EXTRACTED TEXT:
## Start

# Learning from Big Data: Module 1 - Final Assignment Template

#### Student Name: FIRSTNAME SECONDNAME (000000XX)

# Introduction

This file provides a template for **Assignment 1** from the Learning from Big Data course. This Jupyter Notebook file was prepared to save you time so that you can focus on the theory and technical parts of the methods seen in class. This was prepared with a specific application in mind: *movie reviews*. For the supervised learning tasks, we will focus on three topics: acting, storyline, and visual/sound effects.

You have by now received the dataset of reviews, the three dictionaries with the training set of words for each topic, a list of stopwords, and a validation dataset containing sentences classified by a panel of human judges. This Jupyter Notebook file has a lot of (Python) code written to handle things such as leading these data files and general settings of the environment we use to perform the analysis. The supervised learning code in this file was covered in **Session 02**.

## End

SET PROBLEM 1: Rewrite the records from their first line down to the line containing "picture [271, 283, 1382, 1202]", with "pixels" replaced by "px" and everything else left as it stands.

LISTING:
## Start

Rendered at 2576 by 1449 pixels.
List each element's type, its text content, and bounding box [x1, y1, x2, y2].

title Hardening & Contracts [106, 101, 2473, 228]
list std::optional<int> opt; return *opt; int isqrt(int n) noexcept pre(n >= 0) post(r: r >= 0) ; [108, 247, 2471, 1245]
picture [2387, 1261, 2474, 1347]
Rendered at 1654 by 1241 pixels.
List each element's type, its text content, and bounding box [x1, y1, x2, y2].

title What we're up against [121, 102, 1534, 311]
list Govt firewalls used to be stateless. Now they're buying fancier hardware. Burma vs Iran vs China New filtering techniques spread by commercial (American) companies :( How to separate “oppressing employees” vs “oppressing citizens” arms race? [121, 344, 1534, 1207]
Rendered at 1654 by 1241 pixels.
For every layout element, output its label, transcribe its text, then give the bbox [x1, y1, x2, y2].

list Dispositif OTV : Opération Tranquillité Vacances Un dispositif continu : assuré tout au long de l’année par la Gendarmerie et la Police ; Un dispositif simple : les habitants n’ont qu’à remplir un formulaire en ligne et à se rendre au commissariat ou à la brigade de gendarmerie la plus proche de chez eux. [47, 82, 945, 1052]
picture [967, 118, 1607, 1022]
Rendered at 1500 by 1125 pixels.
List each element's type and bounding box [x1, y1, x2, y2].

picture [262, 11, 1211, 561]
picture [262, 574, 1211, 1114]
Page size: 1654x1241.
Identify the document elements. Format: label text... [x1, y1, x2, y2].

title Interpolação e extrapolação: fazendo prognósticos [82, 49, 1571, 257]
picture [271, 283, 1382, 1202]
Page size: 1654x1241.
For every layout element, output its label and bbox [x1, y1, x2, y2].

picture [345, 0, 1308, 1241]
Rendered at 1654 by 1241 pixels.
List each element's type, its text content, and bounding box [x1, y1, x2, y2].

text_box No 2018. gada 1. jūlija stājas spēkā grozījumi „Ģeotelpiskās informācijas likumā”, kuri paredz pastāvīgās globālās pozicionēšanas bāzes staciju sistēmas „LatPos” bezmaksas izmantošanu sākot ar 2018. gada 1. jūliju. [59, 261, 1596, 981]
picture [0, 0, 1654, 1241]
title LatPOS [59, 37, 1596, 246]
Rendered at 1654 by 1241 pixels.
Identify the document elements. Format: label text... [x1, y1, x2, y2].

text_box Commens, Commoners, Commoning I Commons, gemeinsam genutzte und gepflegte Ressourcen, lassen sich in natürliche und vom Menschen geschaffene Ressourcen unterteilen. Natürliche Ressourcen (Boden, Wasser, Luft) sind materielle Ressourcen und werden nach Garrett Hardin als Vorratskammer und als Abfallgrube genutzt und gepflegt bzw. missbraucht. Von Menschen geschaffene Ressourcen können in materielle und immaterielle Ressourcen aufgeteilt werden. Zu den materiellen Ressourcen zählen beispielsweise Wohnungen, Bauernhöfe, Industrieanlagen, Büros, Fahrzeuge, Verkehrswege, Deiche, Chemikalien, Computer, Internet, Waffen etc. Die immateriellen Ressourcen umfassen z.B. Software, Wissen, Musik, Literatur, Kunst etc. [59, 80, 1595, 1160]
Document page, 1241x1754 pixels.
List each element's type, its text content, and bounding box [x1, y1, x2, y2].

## End

SET PROBLEM 2: Based on the Assignment 1 template, answer yes or no to each statement and quote the deciding words: (a) The supervised learning tasks focus on acting, storyline, and visual/sound effects. (b) The validation dataset contains sentences classified by a panel of human judges. (c) Students receive two dictionaries with training words.

FULL OUTPUT 1:
Rendered at 2576 by 1449 px.
List each element's type, its text content, and bounding box [x1, y1, x2, y2].

title Hardening & Contracts [106, 101, 2473, 228]
list std::optional<int> opt; return *opt; int isqrt(int n) noexcept pre(n >= 0) post(r: r >= 0) ; [108, 247, 2471, 1245]
picture [2387, 1261, 2474, 1347]
Rendered at 1654 by 1241 px.
List each element's type, its text content, and bounding box [x1, y1, x2, y2].

title What we're up against [121, 102, 1534, 311]
list Govt firewalls used to be stateless. Now they're buying fancier hardware. Burma vs Iran vs China New filtering techniques spread by commercial (American) companies :( How to separate “oppressing employees” vs “oppressing citizens” arms race? [121, 344, 1534, 1207]
Rendered at 1654 by 1241 px.
For every layout element, output its label, transcribe its text, then give the bbox [x1, y1, x2, y2].

list Dispositif OTV : Opération Tranquillité Vacances Un dispositif continu : assuré tout au long de l’année par la Gendarmerie et la Police ; Un dispositif simple : les habitants n’ont qu’à remplir un formulaire en ligne et à se rendre au commissariat ou à la brigade de gendarmerie la plus proche de chez eux. [47, 82, 945, 1052]
picture [967, 118, 1607, 1022]
Rendered at 1500 by 1125 px.
List each element's type and bounding box [x1, y1, x2, y2].

picture [262, 11, 1211, 561]
picture [262, 574, 1211, 1114]
Page size: 1654x1241.
Identify the document elements. Format: label text... [x1, y1, x2, y2].

title Interpolação e extrapolação: fazendo prognósticos [82, 49, 1571, 257]
picture [271, 283, 1382, 1202]

FULL OUTPUT 2:
(a) Yes: "we will focus on three topics: acting, storyline, and visual/sound effects."
(b) Yes: "a validation dataset containing sentences classified by a panel of human judges"
(c) No: "the three dictionaries with the training set of words for each topic"